Folic acid, the standard treatment, reduces Hcy by boosting remethylation, indirectly restoring transsulfuration balance and raising total antioxidant capacity and serum GSH. However, its benefits on cardiovascular endpoints in clinical trials have been inconsistent, motivating the search for complementary strategies. The review examines downstream transsulfuration products: taurine exerts direct antioxidant and anti-inflammatory effects, stabilizes mitochondrial function, inhibits ROS-generating enzymes (XO, NOX), and activates Nrf2-mediated antioxidant gene expression. N-acetylcysteine (NAC), a GSH precursor and direct ROS scavenger, has demonstrated efficacy in reducing endothelial oxidative stress in HHcy models. Serine, as a substrate for the folate and methionine cycles, may help re-route Hcy metabolism. These agents appear to offer benefits beyond simple Hcy lowering.

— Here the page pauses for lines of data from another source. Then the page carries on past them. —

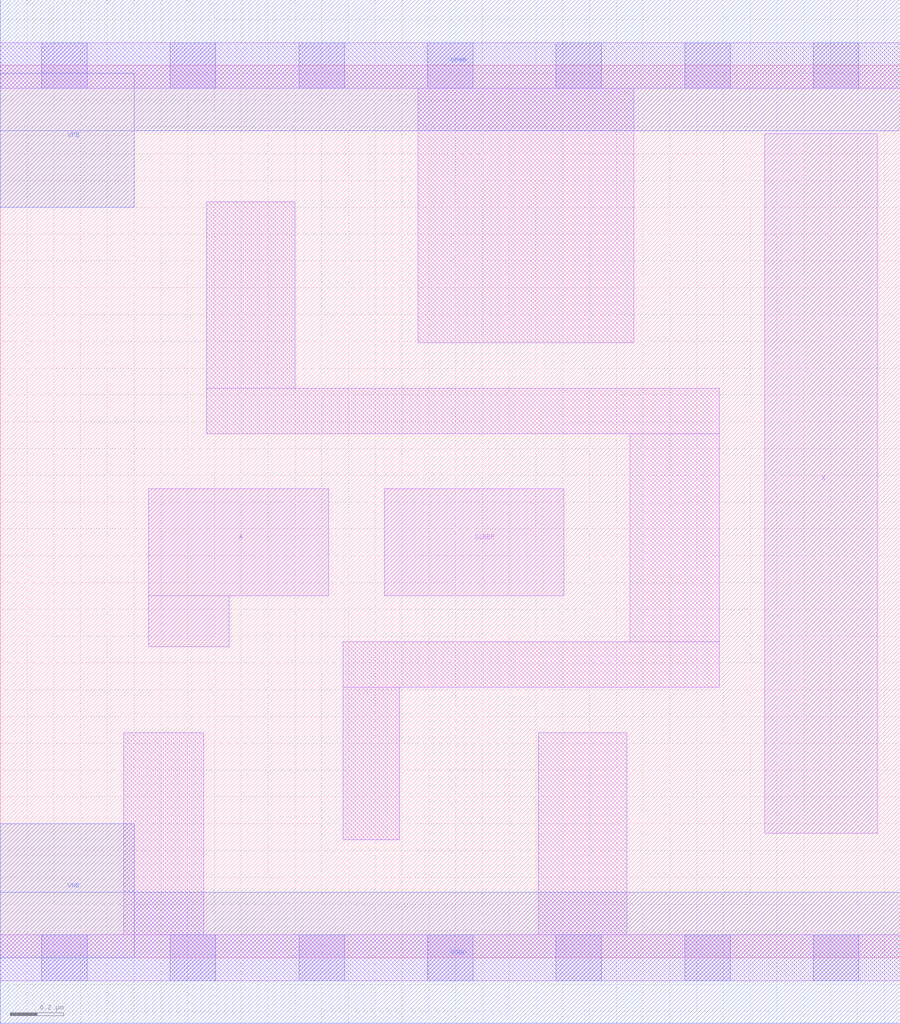
<source format=lef>
# Copyright 2020 The SkyWater PDK Authors
#
# Licensed under the Apache License, Version 2.0 (the "License");
# you may not use this file except in compliance with the License.
# You may obtain a copy of the License at
#
#     https://www.apache.org/licenses/LICENSE-2.0
#
# Unless required by applicable law or agreed to in writing, software
# distributed under the License is distributed on an "AS IS" BASIS,
# WITHOUT WARRANTIES OR CONDITIONS OF ANY KIND, either express or implied.
# See the License for the specific language governing permissions and
# limitations under the License.
#
# SPDX-License-Identifier: Apache-2.0

VERSION 5.5 ;
NAMESCASESENSITIVE ON ;
BUSBITCHARS "[]" ;
DIVIDERCHAR "/" ;
MACRO sky130_fd_sc_lp__inputiso1p_lp
  CLASS CORE ;
  SOURCE USER ;
  ORIGIN  0.000000  0.000000 ;
  SIZE  3.360000 BY  3.330000 ;
  SYMMETRY X Y R90 ;
  SITE unit ;
  PIN A
    ANTENNAGATEAREA  0.189000 ;
    DIRECTION INPUT ;
    USE SIGNAL ;
    PORT
      LAYER li1 ;
        RECT 0.555000 1.160000 0.855000 1.350000 ;
        RECT 0.555000 1.350000 1.225000 1.750000 ;
    END
  END A
  PIN SLEEP
    ANTENNAGATEAREA  0.189000 ;
    DIRECTION INPUT ;
    USE SIGNAL ;
    PORT
      LAYER li1 ;
        RECT 1.435000 1.350000 2.105000 1.750000 ;
    END
  END SLEEP
  PIN X
    ANTENNADIFFAREA  0.445200 ;
    DIRECTION OUTPUT ;
    USE SIGNAL ;
    PORT
      LAYER li1 ;
        RECT 2.855000 0.465000 3.275000 3.075000 ;
    END
  END X
  PIN VGND
    DIRECTION INOUT ;
    USE GROUND ;
    PORT
      LAYER met1 ;
        RECT 0.000000 -0.245000 3.360000 0.245000 ;
    END
  END VGND
  PIN VNB
    DIRECTION INOUT ;
    USE GROUND ;
    PORT
    END
  END VNB
  PIN VPB
    DIRECTION INOUT ;
    USE POWER ;
    PORT
    END
  END VPB
  PIN VNB
    DIRECTION INOUT ;
    USE GROUND ;
    PORT
      LAYER met1 ;
        RECT 0.000000 0.000000 0.500000 0.500000 ;
    END
  END VNB
  PIN VPB
    DIRECTION INOUT ;
    USE POWER ;
    PORT
      LAYER met1 ;
        RECT 0.000000 2.800000 0.500000 3.300000 ;
    END
  END VPB
  PIN VPWR
    DIRECTION INOUT ;
    USE POWER ;
    PORT
      LAYER met1 ;
        RECT 0.000000 3.085000 3.360000 3.575000 ;
    END
  END VPWR
  OBS
    LAYER li1 ;
      RECT 0.000000 -0.085000 3.360000 0.085000 ;
      RECT 0.000000  3.245000 3.360000 3.415000 ;
      RECT 0.460000  0.085000 0.760000 0.840000 ;
      RECT 0.770000  1.955000 2.685000 2.125000 ;
      RECT 0.770000  2.125000 1.100000 2.820000 ;
      RECT 1.280000  0.440000 1.490000 1.010000 ;
      RECT 1.280000  1.010000 2.685000 1.180000 ;
      RECT 1.560000  2.295000 2.365000 3.245000 ;
      RECT 2.010000  0.085000 2.340000 0.840000 ;
      RECT 2.350000  1.180000 2.685000 1.955000 ;
    LAYER mcon ;
      RECT 0.155000 -0.085000 0.325000 0.085000 ;
      RECT 0.155000  3.245000 0.325000 3.415000 ;
      RECT 0.635000 -0.085000 0.805000 0.085000 ;
      RECT 0.635000  3.245000 0.805000 3.415000 ;
      RECT 1.115000 -0.085000 1.285000 0.085000 ;
      RECT 1.115000  3.245000 1.285000 3.415000 ;
      RECT 1.595000 -0.085000 1.765000 0.085000 ;
      RECT 1.595000  3.245000 1.765000 3.415000 ;
      RECT 2.075000 -0.085000 2.245000 0.085000 ;
      RECT 2.075000  3.245000 2.245000 3.415000 ;
      RECT 2.555000 -0.085000 2.725000 0.085000 ;
      RECT 2.555000  3.245000 2.725000 3.415000 ;
      RECT 3.035000 -0.085000 3.205000 0.085000 ;
      RECT 3.035000  3.245000 3.205000 3.415000 ;
  END
END sky130_fd_sc_lp__inputiso1p_lp
END LIBRARY

</source>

Particularly compelling is the evidence around H₂S. Reduced H₂S levels have been documented in CBS⁺/⁻ mice, Hcy-treated rats, and in the retina of diabetic mice with HHcy. Pharmacological H₂S-donors (including GYY4137, NaHS, and natural polysulfide-containing compounds) have shown anti-oxidant, anti-inflammatory, vasorelaxant, and cardioprotective effects in HHcy cell culture and animal models, acting through S-sulfhydration of target proteins and activation of KATP channels and Nrf2 pathways. The existence of an 'extracellular transsulfuration system'—where CBS and CSE secreted by endothelial cells and hepatocytes generate H₂S from extracellular Hcy—adds further mechanistic plausibility to H₂S-based interventions.

The authors conclude that a multi-pronged strategy combining folate cycle support with supplementation of transsulfuration downstream products (taurine, NAC/GSH precursors) and H₂S-donors represents a promising and underexplored therapeutic framework. This approach could address not only elevated Hcy per se but also the downstream deficits in antioxidant and cytoprotective mediators that drive HHcy-associated multiorgan damage.